Written task: Reproduce, word for word, the section of the passage on Gaia theory that begins with "Nowadays science is" and ends with "bring deadly consequences.".

The Gaia theory establishes that earth climate self regulates, and that the biosphere affects and transform the environment, implying that the Earth and all its living forms behave as an integral living being. This implies an extraordinary complex system. This theory places man away form the ownership of the Earth to one of its many species, an uncomfortable position for many.
Nowadays science is divided into sets of well-differentiated and specific disciplines. However, this reductionist approach seems to be not suitable for dealing with complex problems such as climate change. The Earth climate problem in no exception to this approach, and scientist in general seem to lose the sight of the problem as a hole. Consequently, holistic systems science seems to be an emergent era.
Gaia theory complicates specific science elegant explanations and troubles independent scientific territories. Logically, this is an important reason of why this theory has irritated so many scientists and it has taken a long time for recognising it. The author thinks that this delay and the current reductionist approach of science in general, convenient for personal aggrandizement, could bring deadly consequences.

Records shown:
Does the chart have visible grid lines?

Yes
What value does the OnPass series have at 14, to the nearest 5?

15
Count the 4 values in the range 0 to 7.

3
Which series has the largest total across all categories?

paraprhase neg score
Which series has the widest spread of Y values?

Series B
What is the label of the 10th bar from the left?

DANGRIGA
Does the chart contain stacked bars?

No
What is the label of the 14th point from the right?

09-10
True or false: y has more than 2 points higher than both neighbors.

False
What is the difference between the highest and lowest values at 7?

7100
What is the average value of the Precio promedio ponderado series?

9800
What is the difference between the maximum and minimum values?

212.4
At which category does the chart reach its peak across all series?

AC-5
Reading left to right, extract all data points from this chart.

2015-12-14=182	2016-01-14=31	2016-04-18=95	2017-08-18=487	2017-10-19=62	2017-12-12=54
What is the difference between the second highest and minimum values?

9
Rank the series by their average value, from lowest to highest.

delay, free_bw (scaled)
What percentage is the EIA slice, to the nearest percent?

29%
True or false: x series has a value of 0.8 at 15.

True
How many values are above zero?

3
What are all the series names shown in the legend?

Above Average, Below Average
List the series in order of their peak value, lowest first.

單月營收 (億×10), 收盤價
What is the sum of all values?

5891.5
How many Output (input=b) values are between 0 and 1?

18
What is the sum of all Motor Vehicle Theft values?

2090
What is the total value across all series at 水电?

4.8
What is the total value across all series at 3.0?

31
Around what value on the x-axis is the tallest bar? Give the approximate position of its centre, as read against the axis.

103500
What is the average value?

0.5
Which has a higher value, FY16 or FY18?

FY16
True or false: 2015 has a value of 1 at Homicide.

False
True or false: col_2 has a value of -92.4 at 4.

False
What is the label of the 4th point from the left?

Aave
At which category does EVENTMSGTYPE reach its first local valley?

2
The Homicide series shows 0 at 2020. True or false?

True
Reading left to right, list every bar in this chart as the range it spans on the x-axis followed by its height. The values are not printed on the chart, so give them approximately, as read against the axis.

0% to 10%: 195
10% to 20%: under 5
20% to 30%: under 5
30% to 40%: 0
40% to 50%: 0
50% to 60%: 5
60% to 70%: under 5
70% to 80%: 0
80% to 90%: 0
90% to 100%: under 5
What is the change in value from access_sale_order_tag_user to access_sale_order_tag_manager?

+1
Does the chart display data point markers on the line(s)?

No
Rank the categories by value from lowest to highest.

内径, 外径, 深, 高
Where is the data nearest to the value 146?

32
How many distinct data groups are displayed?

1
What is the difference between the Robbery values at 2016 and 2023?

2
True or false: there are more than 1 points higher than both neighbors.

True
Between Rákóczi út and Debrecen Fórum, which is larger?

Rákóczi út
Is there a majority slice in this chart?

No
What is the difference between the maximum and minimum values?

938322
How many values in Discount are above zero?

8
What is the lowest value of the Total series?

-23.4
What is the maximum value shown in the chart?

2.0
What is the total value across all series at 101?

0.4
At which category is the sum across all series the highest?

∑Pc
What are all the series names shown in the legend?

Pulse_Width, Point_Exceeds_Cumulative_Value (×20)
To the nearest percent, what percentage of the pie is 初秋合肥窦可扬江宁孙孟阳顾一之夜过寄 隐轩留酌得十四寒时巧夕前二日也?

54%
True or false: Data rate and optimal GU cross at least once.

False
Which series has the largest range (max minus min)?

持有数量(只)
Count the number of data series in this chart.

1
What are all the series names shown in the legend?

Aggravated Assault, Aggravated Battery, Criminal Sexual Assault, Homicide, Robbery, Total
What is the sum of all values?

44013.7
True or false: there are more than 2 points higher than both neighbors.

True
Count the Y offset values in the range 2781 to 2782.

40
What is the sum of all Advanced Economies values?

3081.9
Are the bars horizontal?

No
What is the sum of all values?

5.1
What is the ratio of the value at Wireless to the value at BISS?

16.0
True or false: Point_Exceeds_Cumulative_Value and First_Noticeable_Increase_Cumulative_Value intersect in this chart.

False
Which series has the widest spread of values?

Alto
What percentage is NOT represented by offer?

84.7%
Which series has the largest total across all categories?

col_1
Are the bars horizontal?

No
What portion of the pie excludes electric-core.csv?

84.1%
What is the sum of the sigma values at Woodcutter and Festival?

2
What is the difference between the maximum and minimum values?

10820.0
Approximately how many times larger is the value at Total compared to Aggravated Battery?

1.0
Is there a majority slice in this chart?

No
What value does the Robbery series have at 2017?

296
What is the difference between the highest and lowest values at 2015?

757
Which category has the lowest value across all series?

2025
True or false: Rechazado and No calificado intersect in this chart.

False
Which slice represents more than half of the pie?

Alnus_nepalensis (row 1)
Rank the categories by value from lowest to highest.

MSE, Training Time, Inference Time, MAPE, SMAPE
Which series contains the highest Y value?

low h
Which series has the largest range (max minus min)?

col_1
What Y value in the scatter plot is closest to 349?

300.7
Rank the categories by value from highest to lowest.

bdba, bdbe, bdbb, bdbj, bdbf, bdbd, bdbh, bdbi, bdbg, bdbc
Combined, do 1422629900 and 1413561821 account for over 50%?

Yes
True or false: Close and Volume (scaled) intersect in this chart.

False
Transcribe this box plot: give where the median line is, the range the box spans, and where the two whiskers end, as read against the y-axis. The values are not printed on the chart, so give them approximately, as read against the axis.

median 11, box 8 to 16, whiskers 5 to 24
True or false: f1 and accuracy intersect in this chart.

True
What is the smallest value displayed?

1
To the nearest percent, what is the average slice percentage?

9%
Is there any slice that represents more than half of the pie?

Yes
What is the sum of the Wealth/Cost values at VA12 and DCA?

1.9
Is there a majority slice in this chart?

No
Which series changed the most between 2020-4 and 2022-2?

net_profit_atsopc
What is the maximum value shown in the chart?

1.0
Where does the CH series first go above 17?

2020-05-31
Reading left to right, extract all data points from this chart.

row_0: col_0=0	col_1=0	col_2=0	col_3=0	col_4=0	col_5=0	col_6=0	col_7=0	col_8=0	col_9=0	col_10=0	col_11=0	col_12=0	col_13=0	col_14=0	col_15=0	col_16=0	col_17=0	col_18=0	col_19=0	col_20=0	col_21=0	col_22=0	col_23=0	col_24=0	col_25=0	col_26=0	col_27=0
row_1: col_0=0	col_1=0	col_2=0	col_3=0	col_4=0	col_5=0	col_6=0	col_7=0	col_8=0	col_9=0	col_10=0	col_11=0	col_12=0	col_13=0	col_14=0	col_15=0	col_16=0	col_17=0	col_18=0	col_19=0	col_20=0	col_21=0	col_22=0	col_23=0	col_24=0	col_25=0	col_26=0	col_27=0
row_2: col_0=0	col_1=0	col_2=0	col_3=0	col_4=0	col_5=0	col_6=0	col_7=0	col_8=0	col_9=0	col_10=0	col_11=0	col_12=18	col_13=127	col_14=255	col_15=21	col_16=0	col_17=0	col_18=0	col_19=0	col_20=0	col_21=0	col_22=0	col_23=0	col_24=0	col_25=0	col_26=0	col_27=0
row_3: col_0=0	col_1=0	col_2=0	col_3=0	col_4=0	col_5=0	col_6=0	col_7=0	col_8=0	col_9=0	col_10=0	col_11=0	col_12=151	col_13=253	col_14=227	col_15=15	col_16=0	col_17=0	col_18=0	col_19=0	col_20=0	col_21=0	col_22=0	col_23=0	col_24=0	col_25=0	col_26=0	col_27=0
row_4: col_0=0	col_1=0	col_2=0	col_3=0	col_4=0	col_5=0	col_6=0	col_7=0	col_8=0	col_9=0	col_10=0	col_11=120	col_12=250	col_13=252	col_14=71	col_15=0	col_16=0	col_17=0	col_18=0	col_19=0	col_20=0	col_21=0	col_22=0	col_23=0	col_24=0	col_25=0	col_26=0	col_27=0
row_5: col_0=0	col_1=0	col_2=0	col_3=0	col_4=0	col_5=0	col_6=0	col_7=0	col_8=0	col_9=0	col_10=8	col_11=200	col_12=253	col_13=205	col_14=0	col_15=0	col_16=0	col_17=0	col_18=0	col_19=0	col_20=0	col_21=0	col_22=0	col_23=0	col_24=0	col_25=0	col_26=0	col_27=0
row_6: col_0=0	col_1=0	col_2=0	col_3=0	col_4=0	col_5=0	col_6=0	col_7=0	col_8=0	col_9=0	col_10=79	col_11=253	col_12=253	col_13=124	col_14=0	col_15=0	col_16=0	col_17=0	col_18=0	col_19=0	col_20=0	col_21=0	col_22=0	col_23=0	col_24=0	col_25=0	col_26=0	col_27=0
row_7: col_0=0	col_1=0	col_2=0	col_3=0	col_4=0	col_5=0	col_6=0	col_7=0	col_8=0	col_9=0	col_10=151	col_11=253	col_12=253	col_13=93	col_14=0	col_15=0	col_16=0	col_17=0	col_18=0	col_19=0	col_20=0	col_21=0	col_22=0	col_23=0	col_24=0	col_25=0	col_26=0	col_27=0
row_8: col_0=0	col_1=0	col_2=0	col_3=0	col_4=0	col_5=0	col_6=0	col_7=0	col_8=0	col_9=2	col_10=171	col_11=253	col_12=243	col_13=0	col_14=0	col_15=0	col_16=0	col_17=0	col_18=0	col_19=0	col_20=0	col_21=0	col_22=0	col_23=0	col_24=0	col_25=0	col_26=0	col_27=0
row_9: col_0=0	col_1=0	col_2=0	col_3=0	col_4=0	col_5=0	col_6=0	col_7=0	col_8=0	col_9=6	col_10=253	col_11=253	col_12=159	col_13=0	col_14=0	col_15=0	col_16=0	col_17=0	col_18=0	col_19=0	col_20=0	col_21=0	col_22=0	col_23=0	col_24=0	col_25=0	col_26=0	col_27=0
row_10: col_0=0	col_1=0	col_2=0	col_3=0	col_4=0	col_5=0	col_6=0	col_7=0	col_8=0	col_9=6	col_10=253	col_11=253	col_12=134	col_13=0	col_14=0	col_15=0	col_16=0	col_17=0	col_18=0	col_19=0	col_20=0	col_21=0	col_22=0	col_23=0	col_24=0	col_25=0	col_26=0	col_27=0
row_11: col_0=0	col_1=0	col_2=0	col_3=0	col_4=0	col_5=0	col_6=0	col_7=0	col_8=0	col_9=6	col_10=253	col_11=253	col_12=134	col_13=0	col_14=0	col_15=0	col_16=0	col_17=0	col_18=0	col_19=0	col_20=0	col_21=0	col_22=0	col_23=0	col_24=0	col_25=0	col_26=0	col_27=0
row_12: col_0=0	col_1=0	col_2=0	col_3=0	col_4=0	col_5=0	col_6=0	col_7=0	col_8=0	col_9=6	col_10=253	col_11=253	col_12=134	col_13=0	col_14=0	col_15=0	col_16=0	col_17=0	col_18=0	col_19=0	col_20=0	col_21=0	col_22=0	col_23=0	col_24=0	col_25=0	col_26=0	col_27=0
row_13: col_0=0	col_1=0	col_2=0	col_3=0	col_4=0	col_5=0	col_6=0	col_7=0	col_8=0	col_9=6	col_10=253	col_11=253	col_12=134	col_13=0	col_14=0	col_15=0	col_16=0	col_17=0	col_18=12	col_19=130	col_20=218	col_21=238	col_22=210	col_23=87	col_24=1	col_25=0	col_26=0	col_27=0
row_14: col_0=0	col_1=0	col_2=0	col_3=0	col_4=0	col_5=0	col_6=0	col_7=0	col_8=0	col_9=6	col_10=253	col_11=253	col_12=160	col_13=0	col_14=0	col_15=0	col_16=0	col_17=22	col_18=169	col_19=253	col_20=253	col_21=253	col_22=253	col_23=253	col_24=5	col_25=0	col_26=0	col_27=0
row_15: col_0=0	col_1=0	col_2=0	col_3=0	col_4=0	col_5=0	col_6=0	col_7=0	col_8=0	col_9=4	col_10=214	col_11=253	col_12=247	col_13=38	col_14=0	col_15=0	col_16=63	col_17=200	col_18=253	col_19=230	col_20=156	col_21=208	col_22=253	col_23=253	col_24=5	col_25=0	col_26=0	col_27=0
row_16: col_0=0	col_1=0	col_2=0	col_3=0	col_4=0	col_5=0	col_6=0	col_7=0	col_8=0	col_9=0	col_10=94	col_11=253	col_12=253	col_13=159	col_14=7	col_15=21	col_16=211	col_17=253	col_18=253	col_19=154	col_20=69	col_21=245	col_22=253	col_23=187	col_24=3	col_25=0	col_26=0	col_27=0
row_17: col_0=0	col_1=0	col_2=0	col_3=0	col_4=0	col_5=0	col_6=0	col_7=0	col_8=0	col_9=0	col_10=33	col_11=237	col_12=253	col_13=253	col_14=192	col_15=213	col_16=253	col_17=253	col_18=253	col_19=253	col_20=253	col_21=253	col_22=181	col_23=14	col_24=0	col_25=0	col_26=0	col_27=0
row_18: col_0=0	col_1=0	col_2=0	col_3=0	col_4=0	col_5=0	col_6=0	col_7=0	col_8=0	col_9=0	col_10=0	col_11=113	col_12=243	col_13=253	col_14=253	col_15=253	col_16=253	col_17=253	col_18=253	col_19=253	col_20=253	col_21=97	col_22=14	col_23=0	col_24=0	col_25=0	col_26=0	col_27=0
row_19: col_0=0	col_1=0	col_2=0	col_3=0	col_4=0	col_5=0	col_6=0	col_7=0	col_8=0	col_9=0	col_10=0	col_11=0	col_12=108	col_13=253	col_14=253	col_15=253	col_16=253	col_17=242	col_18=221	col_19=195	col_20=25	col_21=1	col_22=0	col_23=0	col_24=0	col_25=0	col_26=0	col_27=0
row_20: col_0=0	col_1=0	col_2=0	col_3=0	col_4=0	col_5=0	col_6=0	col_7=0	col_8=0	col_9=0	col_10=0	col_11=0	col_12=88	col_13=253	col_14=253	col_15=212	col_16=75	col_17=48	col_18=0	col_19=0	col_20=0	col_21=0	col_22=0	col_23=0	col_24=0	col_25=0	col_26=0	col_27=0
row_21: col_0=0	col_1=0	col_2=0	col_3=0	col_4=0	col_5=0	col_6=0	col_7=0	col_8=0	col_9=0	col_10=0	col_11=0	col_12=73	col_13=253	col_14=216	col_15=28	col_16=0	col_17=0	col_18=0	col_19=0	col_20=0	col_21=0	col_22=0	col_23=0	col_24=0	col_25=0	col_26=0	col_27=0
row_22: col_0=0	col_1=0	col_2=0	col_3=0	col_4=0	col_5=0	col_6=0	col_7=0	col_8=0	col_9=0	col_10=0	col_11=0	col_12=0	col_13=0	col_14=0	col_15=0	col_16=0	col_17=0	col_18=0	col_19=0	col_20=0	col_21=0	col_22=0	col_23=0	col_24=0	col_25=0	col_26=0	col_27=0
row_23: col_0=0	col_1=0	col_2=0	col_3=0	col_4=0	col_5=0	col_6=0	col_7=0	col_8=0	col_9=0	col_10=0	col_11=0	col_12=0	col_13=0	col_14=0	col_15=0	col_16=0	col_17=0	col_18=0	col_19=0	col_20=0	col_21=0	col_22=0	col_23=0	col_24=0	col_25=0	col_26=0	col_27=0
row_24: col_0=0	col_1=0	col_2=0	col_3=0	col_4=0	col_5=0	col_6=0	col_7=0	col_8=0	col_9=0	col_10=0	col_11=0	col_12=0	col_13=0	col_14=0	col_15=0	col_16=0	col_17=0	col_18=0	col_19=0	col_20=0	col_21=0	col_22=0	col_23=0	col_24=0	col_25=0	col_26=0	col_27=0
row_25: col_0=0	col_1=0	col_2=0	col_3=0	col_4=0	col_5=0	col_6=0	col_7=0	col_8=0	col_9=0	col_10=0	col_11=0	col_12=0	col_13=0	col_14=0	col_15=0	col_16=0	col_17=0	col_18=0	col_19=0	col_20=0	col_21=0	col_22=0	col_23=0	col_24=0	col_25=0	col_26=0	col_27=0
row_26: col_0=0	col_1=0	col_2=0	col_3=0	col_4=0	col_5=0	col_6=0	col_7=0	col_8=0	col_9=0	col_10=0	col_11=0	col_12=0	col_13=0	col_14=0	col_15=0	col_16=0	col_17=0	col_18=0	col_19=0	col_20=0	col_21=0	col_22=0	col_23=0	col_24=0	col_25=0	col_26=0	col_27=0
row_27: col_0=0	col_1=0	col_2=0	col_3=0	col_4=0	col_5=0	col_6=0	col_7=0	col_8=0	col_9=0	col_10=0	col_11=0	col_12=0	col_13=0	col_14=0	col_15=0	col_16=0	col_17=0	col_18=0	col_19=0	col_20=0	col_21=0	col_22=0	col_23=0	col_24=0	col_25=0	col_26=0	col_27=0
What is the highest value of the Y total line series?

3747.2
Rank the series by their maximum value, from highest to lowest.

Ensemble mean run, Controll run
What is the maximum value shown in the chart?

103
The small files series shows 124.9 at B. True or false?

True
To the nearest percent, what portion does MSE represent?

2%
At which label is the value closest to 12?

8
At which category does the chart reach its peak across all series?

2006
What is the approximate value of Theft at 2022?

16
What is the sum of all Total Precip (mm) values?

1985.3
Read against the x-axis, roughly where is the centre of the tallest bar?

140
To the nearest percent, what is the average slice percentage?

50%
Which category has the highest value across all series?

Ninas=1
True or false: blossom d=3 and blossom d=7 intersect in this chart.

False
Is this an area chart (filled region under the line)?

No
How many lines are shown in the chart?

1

Answer box:
Nowadays science is divided into sets of well-differentiated and specific disciplines. However, this reductionist approach seems to be not suitable for dealing with complex problems such as climate change. The Earth climate problem in no exception to this approach, and scientist in general seem to lose the sight of the problem as a hole. Consequently, holistic systems science seems to be an emergent era.
Gaia theory complicates specific science elegant explanations and troubles independent scientific territories. Logically, this is an important reason of why this theory has irritated so many scientists and it has taken a long time for recognising it. The author thinks that this delay and the current reductionist approach of science in general, convenient for personal aggrandizement, could bring deadly consequences.